Art History in Real Time
by Emma Fiona Jones via The Provincetown Independent
Domenick Ammirati reflects on two decades in the New York art world

Domenick Ammirati is a second-year writing fellow at FAWC. Phot:o: Agata Storer
Ammirati is an art critic in New York and a second-year writing fellow at the Fine Arts Work Center in Provincetown. He’s written for Artforum and Frieze, covered art fairs and afterparties. His popular Substack, Spigot, veers from Paul Klee to Ukrainian chardonnay, with frequent forays into film and occasional calls for zine submissions. (Taylor Swift also lives rent-free in his mind and on his Substack — or maybe she’s a paid subscriber. Who’s to say?) He’ll just as happily discuss football as Foucault.
Just don’t ask him about Banks Violette.
During his current fellowship at FAWC, he has been working on a nonfiction book tracing a recent period in art history, roughly 2007 to 2016. The text interweaves personal experience and formal analysis. Mainly set in New York, the narrative unfolds in chapters focused on a particular artist or the occasional gallery.
The idea came to him after spending two decades in the art world — working steadily as a critic for the second half.
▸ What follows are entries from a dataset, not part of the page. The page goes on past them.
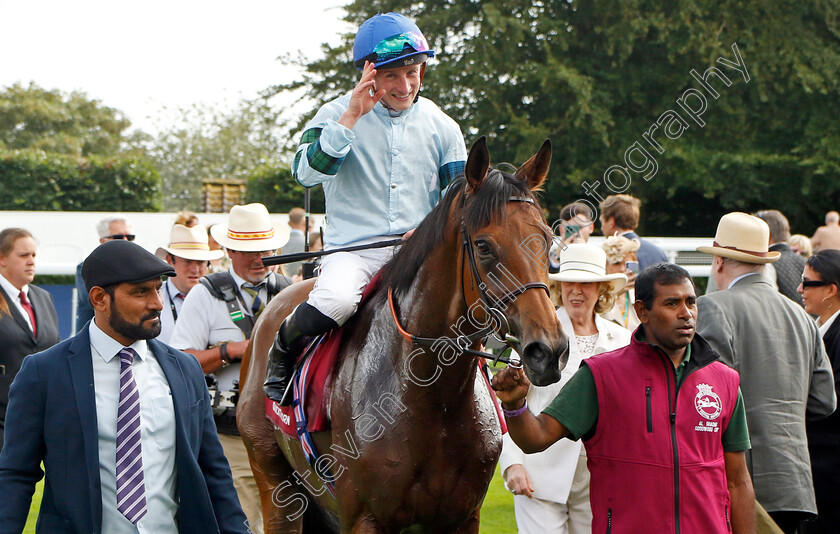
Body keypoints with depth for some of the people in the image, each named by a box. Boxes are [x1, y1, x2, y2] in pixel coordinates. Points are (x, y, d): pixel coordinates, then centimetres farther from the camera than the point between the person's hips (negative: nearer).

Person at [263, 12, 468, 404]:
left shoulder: (441, 126, 9)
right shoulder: (337, 115, 1)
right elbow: (306, 172, -14)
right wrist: (350, 118, -20)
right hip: (352, 250, -3)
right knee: (336, 299, -35)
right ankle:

Ammirati’s humility comes through in his writing. He does not set out to say what’s hot and what’s not. Except when he does — see his most recent Spigot piece, “Bunk Violette,” in which he bemoans Artforum’s cover story on the artist Banks Violette, known for his shiny, minimalist sculptures à la Donald Judd and Dan Flavin.
“I have nothing personal against Violette,” he writes. “But his oeuvre layers on melodrama like a vampire slathering on sunscreen.”